Comparison of correlations between ICs of 11 sub-watersheds obtained from different pixel sizes with the observed SSY implies a weaker correlation with larger pixel size. It can be inferred that larger pixels (100 and 200 m) should not be used at least in small watersheds.

4 Conclusions

This study investigated the correlation between the four statistics/metrics of IC (at a 30-m resolution) and the measured annual SSY of 11 sub-watersheds in the Shour-Dareh basin of Golestan province, Iran. According to the result, the SSY showed powerful correlations with the most of IC30 statistics/metrics particularly average and median IC30. Among all metrics, the average IC30 showed a powerful relationship (R = 0.84), which, in comparison, was much stronger than the correlation of SSY with the factors involved in IC equation (area, slope, main waterway length, and vegetation density). Given the relative similarity between these basins (considering the factors affecting erosion), average IC30 was able to explain 71% of the 11-fold difference in the sediment production. The developed regression equation can be used for sediment estimation of small similar basins in the Loess region of Golestan province. Nevertheless, it should be noted that for the upstream watershed of each desired outlet, the IC value must be estimated separately. Considering the advantages of the IC in accurately specifying and mapping small basins and polygons, where the sediment delivery and sediment connectivity is high, rather than experimental lumped models, it is recommended to update the erosion and sedimentation part of Guidelines of Watershed Management Studies in Iran by adding the IC procedure. To put it another way, it should be noted that the IC with low data requirements on the one hand and the simplicity of calculating it with reliance on GIS and RS capabilities on the other provides a robust framework for replacing the outdated lumped SDR relationships.

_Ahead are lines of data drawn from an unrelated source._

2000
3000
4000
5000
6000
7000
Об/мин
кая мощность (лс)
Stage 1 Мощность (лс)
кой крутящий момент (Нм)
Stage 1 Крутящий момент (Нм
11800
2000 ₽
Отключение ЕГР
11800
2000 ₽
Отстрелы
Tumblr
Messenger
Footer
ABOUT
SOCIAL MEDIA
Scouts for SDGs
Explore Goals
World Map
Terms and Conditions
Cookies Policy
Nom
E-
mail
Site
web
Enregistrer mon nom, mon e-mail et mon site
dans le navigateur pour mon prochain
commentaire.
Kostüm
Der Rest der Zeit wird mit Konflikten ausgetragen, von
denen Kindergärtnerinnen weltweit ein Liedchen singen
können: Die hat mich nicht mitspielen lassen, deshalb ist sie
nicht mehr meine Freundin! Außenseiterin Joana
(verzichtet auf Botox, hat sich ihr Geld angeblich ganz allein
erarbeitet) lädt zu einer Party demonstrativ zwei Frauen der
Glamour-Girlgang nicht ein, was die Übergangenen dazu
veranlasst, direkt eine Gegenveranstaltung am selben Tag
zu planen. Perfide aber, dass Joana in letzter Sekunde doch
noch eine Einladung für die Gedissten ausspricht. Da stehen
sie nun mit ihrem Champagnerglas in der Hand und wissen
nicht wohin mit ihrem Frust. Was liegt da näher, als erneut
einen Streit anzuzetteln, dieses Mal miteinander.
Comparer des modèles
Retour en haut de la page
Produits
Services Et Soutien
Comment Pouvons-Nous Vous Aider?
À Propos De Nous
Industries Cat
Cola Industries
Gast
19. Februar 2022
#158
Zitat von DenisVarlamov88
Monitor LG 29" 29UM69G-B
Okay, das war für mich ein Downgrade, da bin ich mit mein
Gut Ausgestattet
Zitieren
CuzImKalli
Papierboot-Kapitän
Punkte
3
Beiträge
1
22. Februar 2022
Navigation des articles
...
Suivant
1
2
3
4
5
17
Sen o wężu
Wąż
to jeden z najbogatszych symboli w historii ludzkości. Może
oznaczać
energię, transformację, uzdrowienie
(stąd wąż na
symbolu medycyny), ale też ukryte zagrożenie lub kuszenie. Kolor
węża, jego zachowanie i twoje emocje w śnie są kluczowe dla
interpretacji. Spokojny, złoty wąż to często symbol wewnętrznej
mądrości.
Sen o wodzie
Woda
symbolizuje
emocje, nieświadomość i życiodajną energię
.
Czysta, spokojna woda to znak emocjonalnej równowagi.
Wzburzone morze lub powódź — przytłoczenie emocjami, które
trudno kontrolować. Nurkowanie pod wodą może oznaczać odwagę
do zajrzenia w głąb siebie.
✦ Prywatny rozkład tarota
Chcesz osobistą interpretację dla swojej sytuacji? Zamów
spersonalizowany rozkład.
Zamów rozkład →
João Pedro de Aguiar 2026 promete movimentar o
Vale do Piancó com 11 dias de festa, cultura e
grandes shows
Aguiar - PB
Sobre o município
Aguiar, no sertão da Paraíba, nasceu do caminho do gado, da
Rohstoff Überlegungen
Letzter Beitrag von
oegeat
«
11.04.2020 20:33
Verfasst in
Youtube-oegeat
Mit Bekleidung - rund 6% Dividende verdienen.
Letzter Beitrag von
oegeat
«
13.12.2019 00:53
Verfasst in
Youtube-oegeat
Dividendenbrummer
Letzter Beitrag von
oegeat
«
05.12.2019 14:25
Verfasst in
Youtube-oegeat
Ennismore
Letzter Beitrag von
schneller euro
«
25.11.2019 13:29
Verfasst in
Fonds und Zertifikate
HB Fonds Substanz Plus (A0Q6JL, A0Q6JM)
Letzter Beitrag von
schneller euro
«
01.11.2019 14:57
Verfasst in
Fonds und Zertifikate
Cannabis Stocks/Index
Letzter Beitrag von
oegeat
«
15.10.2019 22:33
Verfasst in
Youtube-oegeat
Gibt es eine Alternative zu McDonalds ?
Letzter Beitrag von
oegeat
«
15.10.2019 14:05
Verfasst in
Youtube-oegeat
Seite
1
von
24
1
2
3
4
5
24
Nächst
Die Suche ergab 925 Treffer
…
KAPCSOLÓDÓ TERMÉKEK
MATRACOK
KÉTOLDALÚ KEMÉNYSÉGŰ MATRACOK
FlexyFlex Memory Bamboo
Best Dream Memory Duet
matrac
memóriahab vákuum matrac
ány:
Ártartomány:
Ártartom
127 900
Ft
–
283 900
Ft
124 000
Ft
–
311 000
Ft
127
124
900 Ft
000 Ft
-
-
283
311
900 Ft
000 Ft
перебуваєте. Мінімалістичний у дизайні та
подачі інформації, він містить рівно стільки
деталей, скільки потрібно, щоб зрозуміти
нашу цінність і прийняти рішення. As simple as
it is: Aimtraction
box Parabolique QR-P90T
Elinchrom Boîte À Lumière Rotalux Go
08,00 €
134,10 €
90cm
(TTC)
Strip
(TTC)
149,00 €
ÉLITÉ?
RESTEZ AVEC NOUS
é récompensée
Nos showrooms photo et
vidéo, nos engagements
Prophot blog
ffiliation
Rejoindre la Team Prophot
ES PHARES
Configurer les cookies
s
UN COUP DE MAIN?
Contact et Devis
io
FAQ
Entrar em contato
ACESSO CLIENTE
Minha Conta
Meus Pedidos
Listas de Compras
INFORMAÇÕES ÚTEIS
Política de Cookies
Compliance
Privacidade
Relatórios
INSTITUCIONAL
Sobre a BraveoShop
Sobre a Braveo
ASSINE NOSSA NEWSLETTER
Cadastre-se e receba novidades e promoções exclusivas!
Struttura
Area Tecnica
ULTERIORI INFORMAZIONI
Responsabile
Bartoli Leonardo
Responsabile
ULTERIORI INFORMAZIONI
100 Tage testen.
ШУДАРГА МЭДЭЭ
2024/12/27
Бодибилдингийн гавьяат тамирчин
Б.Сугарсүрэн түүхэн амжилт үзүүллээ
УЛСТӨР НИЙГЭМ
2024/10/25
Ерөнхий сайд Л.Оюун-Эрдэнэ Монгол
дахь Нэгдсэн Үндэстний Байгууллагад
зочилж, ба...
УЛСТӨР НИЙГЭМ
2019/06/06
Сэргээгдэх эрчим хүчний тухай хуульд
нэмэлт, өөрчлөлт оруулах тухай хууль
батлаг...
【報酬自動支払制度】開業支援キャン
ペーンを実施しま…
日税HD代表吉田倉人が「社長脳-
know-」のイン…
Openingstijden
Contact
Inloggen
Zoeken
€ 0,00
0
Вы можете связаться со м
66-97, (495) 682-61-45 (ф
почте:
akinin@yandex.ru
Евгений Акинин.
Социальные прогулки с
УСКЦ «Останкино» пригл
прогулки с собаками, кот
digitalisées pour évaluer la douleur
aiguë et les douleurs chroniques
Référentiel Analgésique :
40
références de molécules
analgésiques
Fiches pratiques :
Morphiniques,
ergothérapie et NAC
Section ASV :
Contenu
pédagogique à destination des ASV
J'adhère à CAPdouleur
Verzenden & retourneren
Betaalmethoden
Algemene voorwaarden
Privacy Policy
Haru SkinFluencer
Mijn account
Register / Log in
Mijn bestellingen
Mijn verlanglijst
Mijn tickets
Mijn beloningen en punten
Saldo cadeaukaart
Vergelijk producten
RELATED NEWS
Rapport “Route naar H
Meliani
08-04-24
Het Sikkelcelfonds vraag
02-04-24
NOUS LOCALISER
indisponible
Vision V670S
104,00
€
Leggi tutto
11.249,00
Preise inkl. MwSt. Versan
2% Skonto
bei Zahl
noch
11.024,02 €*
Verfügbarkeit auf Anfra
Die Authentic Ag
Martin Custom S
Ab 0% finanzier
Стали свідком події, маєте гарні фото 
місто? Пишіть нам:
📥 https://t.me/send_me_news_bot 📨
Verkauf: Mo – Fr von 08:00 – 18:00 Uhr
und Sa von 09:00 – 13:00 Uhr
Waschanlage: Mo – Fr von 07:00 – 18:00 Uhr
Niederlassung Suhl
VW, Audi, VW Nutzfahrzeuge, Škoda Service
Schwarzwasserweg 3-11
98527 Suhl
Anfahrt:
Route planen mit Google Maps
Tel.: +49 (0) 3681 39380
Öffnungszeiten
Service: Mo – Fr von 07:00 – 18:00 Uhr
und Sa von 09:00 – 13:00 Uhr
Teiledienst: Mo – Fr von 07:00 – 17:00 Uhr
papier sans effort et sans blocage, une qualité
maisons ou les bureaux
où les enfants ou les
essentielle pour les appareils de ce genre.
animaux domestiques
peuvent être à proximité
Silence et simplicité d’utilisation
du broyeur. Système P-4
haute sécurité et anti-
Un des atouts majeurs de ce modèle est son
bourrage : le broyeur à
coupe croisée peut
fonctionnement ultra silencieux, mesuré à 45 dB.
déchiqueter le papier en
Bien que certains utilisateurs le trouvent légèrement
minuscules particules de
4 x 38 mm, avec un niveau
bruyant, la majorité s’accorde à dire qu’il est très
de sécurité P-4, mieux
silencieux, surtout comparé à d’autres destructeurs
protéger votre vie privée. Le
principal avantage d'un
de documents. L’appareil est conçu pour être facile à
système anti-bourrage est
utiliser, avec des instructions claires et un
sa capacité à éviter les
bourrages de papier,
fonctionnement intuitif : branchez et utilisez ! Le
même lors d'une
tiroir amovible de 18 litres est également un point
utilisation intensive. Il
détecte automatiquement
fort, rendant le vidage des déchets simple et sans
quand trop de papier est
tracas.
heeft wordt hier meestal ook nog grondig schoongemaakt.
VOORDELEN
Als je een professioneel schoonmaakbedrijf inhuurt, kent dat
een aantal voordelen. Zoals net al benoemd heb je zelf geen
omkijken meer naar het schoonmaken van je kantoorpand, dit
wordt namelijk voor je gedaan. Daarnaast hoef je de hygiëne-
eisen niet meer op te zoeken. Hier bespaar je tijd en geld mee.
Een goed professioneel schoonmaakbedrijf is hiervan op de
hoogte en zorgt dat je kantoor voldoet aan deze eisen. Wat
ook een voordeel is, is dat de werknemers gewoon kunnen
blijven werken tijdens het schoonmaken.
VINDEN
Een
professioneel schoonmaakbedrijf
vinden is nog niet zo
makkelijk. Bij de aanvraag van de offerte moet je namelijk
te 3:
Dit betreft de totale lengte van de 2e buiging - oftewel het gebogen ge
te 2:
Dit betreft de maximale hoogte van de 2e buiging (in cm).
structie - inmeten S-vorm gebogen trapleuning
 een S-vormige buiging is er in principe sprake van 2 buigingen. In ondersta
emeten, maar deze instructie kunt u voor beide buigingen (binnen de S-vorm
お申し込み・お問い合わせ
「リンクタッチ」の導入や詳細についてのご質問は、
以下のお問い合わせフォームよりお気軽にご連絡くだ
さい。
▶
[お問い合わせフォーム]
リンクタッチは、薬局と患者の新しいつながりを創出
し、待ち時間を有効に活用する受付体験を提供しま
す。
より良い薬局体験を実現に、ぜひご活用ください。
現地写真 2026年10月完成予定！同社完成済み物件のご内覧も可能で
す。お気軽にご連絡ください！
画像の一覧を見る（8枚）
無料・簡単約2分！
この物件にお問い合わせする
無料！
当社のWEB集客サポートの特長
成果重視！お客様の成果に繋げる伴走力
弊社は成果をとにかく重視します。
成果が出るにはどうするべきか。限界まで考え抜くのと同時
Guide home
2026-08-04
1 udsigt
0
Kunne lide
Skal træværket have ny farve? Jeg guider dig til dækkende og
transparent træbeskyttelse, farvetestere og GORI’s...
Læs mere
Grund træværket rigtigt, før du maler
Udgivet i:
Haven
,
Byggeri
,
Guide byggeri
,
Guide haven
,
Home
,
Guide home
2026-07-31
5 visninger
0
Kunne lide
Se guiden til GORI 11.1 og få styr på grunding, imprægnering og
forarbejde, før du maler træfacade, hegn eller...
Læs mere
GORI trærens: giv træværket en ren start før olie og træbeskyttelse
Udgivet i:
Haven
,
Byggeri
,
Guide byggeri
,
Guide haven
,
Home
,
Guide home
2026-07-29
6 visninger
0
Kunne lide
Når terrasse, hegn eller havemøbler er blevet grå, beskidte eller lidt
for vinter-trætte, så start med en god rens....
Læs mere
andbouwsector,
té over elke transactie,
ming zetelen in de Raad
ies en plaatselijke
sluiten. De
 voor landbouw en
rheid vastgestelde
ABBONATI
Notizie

This study also calculated the connectivity indices for coarser pixel sizes (of up to 200 m) through resampling and found that a larger pixel size in turn weakened the relationship of the IC with the SSY (specifically in basins of up to several square kilometers). Larger pixels are likely to fit in larger basins. Clearly, the larger the pixel size, the lower the computational volume will be, which is a necessity to accelerate work in large basins.

One of the limitations in this study was the lack of a high-resolution DEM (accuracy greater than 30 m) for the study area, which might ultimately lead to a discrepancy in the results of a study conducted with pixels smaller than 30 m. Therefore, further investigation is required to indicate the correlation trend of higher resolution ICs with the observed SSY.